Nevertheless, Blizzards has undeniably created a unique and original game. You could make a role-playing game and have goblins in it and not get sued by Hasbro for infringing on Dungeons & Dragons, after all, so I guess you can have a one-mana card that deals two damage to two different targets and it’s legit as long as you call it Forked Lightning and not Forked Bolt. I am convinced we would have had Hearthstone anyway even if there were no Magic: the Gathering. There’s quite a few cards obviously named as a shout-out to other TCGs, with different effects. There’s even shout-outs to past Blizzard titles such as Starcraft and Diablo.
So in final summation – there’s comparisons to be drawn between MTG and Hearthstone, even broadly invited ones, but Hearthstone is still very much able to stand on its own two feet. They’re different things to play for different reasons, and entirely unique, fun experiences.
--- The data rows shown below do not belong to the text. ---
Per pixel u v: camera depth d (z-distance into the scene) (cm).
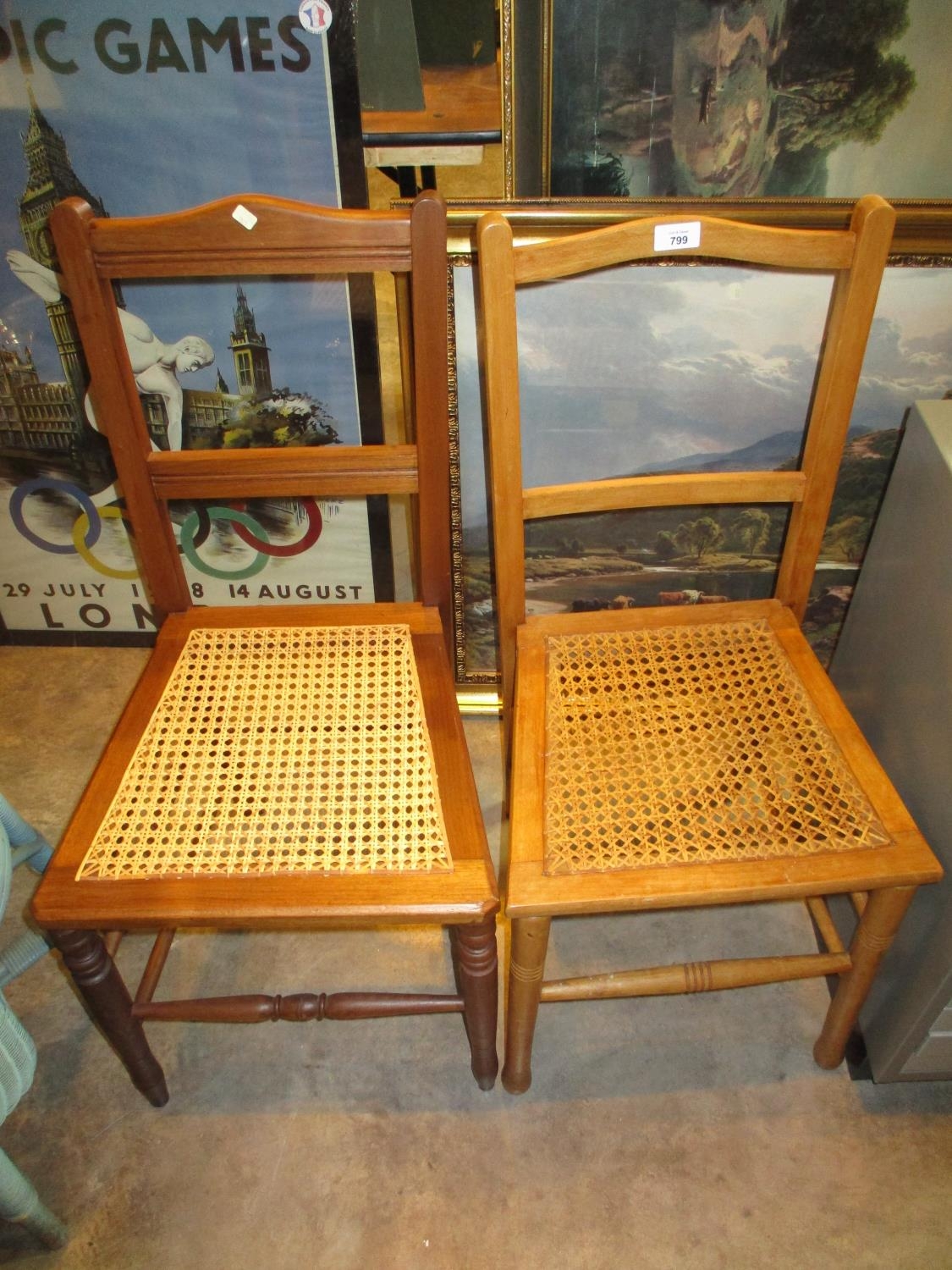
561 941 125
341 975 121
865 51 92
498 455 94
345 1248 97
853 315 89
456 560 137
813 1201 100
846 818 88
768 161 100
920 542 97
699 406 119
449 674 101
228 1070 112
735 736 95
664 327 112
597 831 87
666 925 127
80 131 105
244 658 103
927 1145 104
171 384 124
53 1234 95
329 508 138
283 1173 103
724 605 110
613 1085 110
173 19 97
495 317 87
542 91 97
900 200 101
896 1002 100
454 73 97
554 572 137
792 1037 114
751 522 131
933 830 92
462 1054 113
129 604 154
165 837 86
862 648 113
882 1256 95
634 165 102
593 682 101
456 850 84
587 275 108
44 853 97
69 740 148
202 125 104
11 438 134
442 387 94
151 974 106
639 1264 95
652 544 134
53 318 121
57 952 124
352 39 96
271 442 129
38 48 99
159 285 115
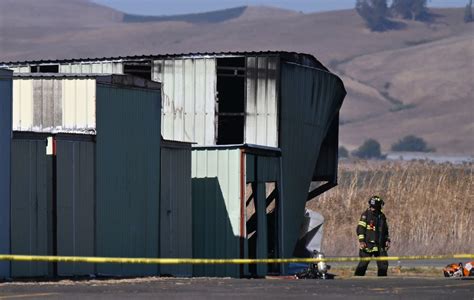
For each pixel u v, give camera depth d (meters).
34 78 86.62
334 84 119.19
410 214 137.50
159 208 92.75
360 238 96.31
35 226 79.19
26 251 78.44
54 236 80.50
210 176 102.75
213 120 110.94
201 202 102.88
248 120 110.31
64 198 81.50
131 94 89.06
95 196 84.62
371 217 96.75
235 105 121.12
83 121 85.31
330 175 127.00
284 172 109.75
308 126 114.56
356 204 145.38
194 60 111.62
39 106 86.62
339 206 146.12
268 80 109.94
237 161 101.94
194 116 111.50
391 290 67.12
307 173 114.50
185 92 111.75
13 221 77.62
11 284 70.12
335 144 127.25
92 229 84.19
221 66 111.50
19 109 87.19
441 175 145.38
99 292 63.22
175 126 112.00
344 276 104.00
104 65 113.62
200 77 111.50
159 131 92.50
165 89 112.19
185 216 96.75
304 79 113.81
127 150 88.44
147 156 91.00
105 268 85.31
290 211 110.62
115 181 87.00
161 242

My humble little decklist:

Just to show I’ve made my bones, I’ve settled on the Shaman as my favorite hero and crafted the below monstrosity. I know it’s hilarious, but give me a break, it’s my first week.
It’s fun to pilot. Since it’s a totem tribal, the key is to hold back cards and get by on your ability as much as possible. Establish an early board; leave opponents mystified as to why you care so much for these harmless 0/2s while they keep dropping bombs. Then midgame, wipe out resistance with a few burn spells and build up your board with the anthem guys.
Get your opponent to barf out their whole hand while you hold back your trumps until you need them. Maybe that’s the strategy with every deck, I dunno.